From the Desk of Michael Spence:
Which are the real universities?
Published: Friday | September 18, 2009,The Gleaner
READ Carolyn Cooper's piece in The Sunday Gleaner of September 13, 'University fi stone dog', and also a letter to the editor from Gillian Fraser (September 15) suggesting that Cooper was afflicted with a severe case of 'red yeye and bad mine'.
The establishment of a university cannot be judged or lauded from a view as to whether establishment demon-strates successful entrepreneurship in education or a daring to offer a service. I, too, have been concerned about the rapid proliferation of universities advertising degrees of all sorts and wondered if they were anything more than education supermarkets or wholesales.
What's the difference?
It is not good for any society to have only "one real university" for too long for fear it develops into what one talk-show hosts call an 'intellectual ghetto' lacking in intellectual rigour, research, functionality and relevance.What few seem to know is the difference between a basic school, a college and a university. It is, therefore, not inconceivable such signs to be replaced with the word university in front of school or college.
If people are willing to pay their money to attend, this would be brilliant entrepreneurship, but would it stand up to scrutiny?
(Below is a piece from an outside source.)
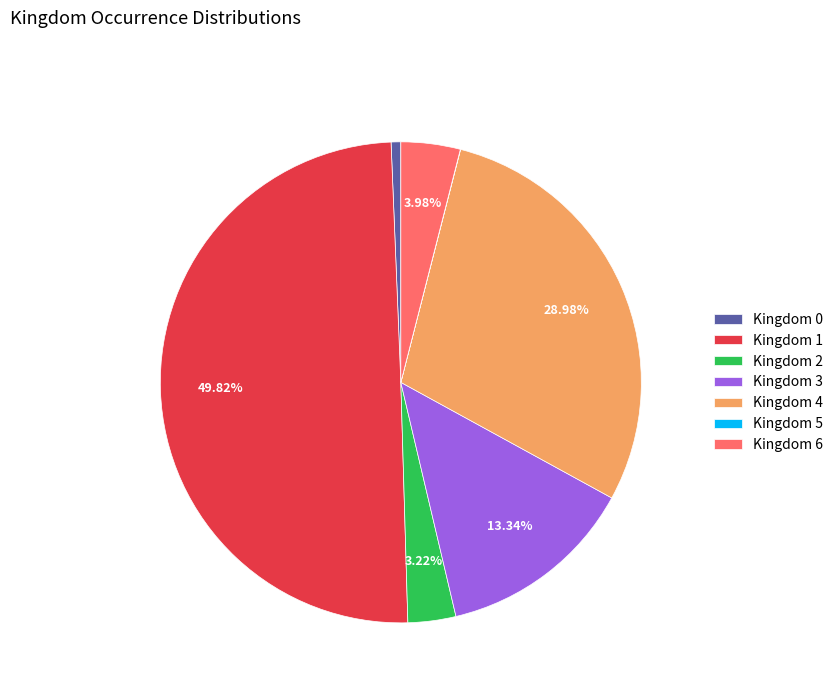

Between Kingdom 2 and Kingdom 6, which is larger?

Kingdom 6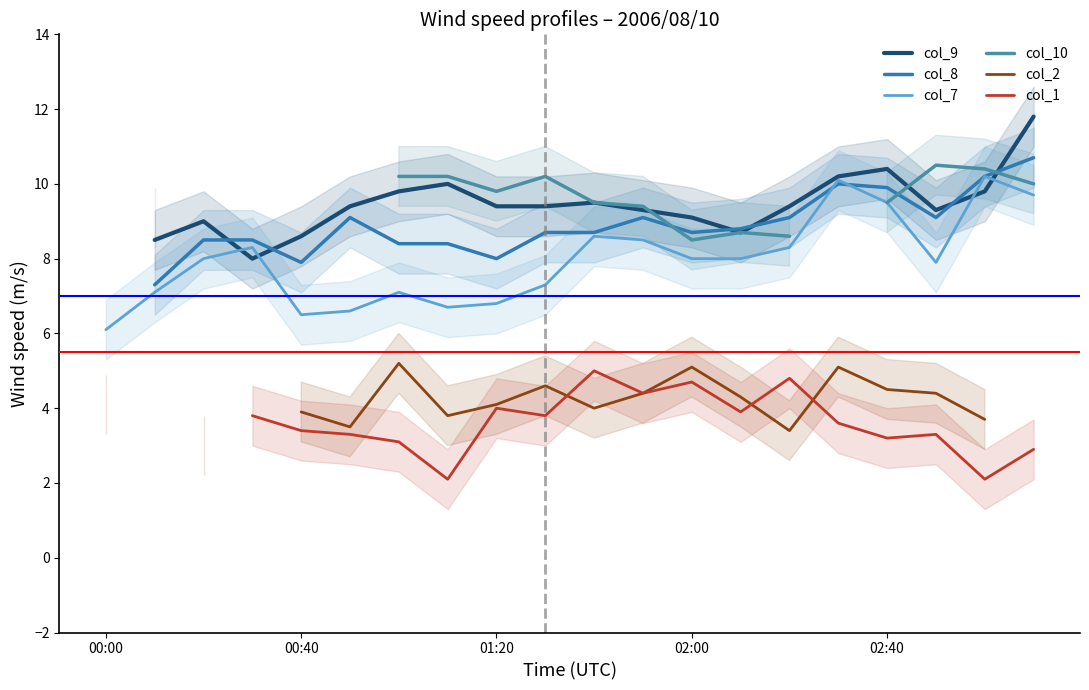

In col_1, how many points are higher than both neighbors (excluding endpoints)?

5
A university should be designed to encourage research, innovation, intellectual rigour, with unlimited universality of thought, original scholarship, the production and transmission of new knowledge, thinking and ways of making the world/country a better place.
Readers, including Fraser, might have misunderstood Carolyn's implied definition of a university at the outset so was not able to come on board with her to determine authenticity. Her main concern was definitely not with Hyacinth Bennett or Hydel but with mediocrity, the production and transmission of quality knowledge, the maintenance of vibrant graduate research programmes and not just with quantity.
The University of the West Indies, Mona, or 'intellectual ghetto' for others, has maintained a reasonable track record, but has not contributed enough to the opening up of the Jamaican mind, has been guilty of complacency and may even be stuck in the era of 1970s thought though still relevant.
The University Council needs to have a clearly publicised definition of what is a university or questions one should have answered before one hands over their fees in a quest to have degree papers.